Find champions in your leadership team and help them to become passionate accessibility advocates. We had leadership team champions, but after they left, the impetus from the organisation to embed accessibility was lost.

Accessibility needs to be lead top-down. You need the leader to tell middle managers and staff that it’s important and to mandate change in training and culture. Without that, people have good intentions and lip-service with no action.

Actions to take

Do you believe your organization will rebuild accessibility capacity in the future?

While it’s natural 39% were unsure of their org’s future plans, 46% felt accessibility efforts would not be rebuilt. Only 15% responded “Yes”.

Lessons learned

I wouldn’t have done anything differently. As far as the future, that remains to be seen. I like to live in the present.
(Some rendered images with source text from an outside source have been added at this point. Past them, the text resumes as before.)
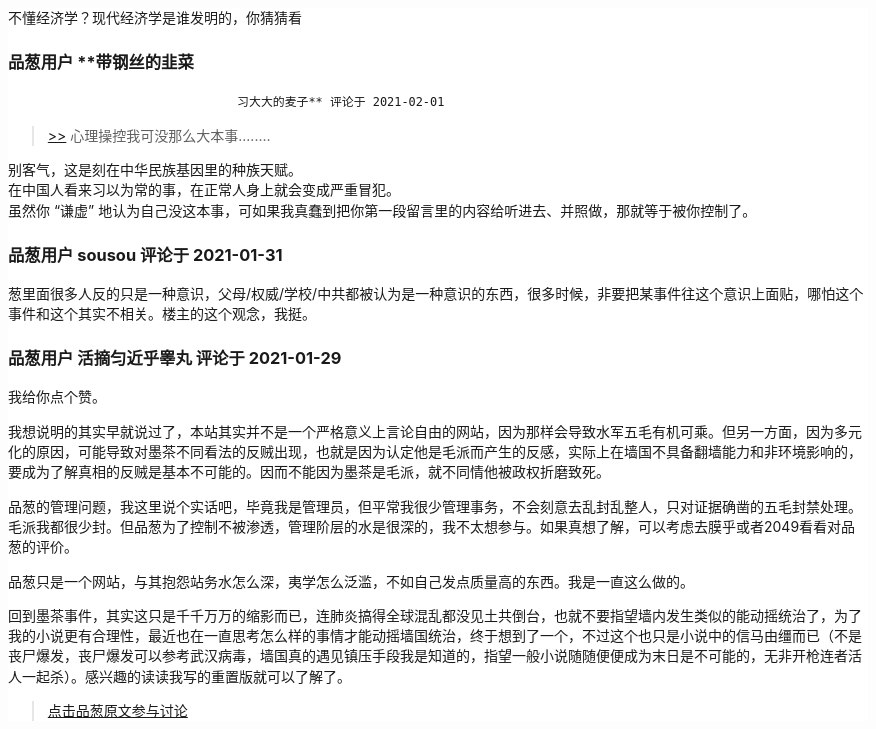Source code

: 不懂经济学？现代经济学是谁发明的，你猜猜看
        


            
### 品葱用户 **带钢丝的韭菜				
									习大大的麦子** 评论于 2021-02-01
        
> [\>>]( "/article/item_id-594199#") 心理操控我可没那么大本事........

  
  
别客气，这是刻在中华民族基因里的种族天赋。  
在中国人看来习以为常的事，在正常人身上就会变成严重冒犯。  
虽然你 “谦虚” 地认为自己没这本事，可如果我真蠢到把你第一段留言里的内容给听进去、并照做，那就等于被你控制了。
        


            
### 品葱用户 **sousou** 评论于 2021-01-31
        
葱里面很多人反的只是一种意识，父母/权威/学校/中共都被认为是一种意识的东西，很多时候，非要把某事件往这个意识上面贴，哪怕这个事件和这个其实不相关。楼主的这个观念，我挺。
        


            
### 品葱用户 **活摘匀近乎睾丸** 评论于 2021-01-29
        
我给你点个赞。  
  
我想说明的其实早就说过了，本站其实并不是一个严格意义上言论自由的网站，因为那样会导致水军五毛有机可乘。但另一方面，因为多元化的原因，可能导致对墨茶不同看法的反贼出现，也就是因为认定他是毛派而产生的反感，实际上在墙国不具备翻墙能力和非环境影响的，要成为了解真相的反贼是基本不可能的。因而不能因为墨茶是毛派，就不同情他被政权折磨致死。  
  
品葱的管理问题，我这里说个实话吧，毕竟我是管理员，但平常我很少管理事务，不会刻意去乱封乱整人，只对证据确凿的五毛封禁处理。毛派我都很少封。但品葱为了控制不被渗透，管理阶层的水是很深的，我不太想参与。如果真想了解，可以考虑去膜乎或者2049看看对品葱的评价。  
  
品葱只是一个网站，与其抱怨站务水怎么深，夷学怎么泛滥，不如自己发点质量高的东西。我是一直这么做的。  
  
回到墨茶事件，其实这只是千千万万的缩影而已，连肺炎搞得全球混乱都没见土共倒台，也就不要指望墙内发生类似的能动摇统治了，为了我的小说更有合理性，最近也在一直思考怎么样的事情才能动摇墙国统治，终于想到了一个，不过这个也只是小说中的信马由缰而已（不是丧尸爆发，丧尸爆发可以参考武汉病毒，墙国真的遇见镇压手段我是知道的，指望一般小说随随便便成为末日是不可能的，无非开枪连者活人一起杀）。感兴趣的读读我写的重置版就可以了解了。
        






> [点击品葱原文参与讨论](https://pincong.rocks/article/id-29094__sort_key-agree_count__sort-DESC)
Process and mourn the loss but know your skills and passion are desirable to many other companies, it could take a while to see that come to be but it’ll happen. Build a network for opportunties, peer support and visiblity. A company pulling your disclipline is ironically a sign of success, if they dont think they need you, you’ve done a good job.


Footnotes

If you’d like to see the raw results minus any identifying data, reach out on LinkedIn. Obviously, this project is not endorsed by or connected to anyone but the author.

LLM Usage

ChatGPT was used to run blanket analysis and look for trends or connections between data and then spot-checked for accuracy/intent.

Caveats

This is obviously not a survey of the entire accessibility professional space. It is only intended to look for trends in people who have been laid off. Other organizatinos perform larger, more comprehensive surveys.

The author of the survey, Charlie Triplett is not a professional researcher, but care was taken to remove identifying information. Similar freeform responses were combined in meaningful ways that didn’t mischaracterize the results.

Accessibility

The charts are not as accessible as the author would like, so summaries or tabular data has been supplied alongside each chart.

Assumptions

It’s assumed that people answered responsibly and honestly.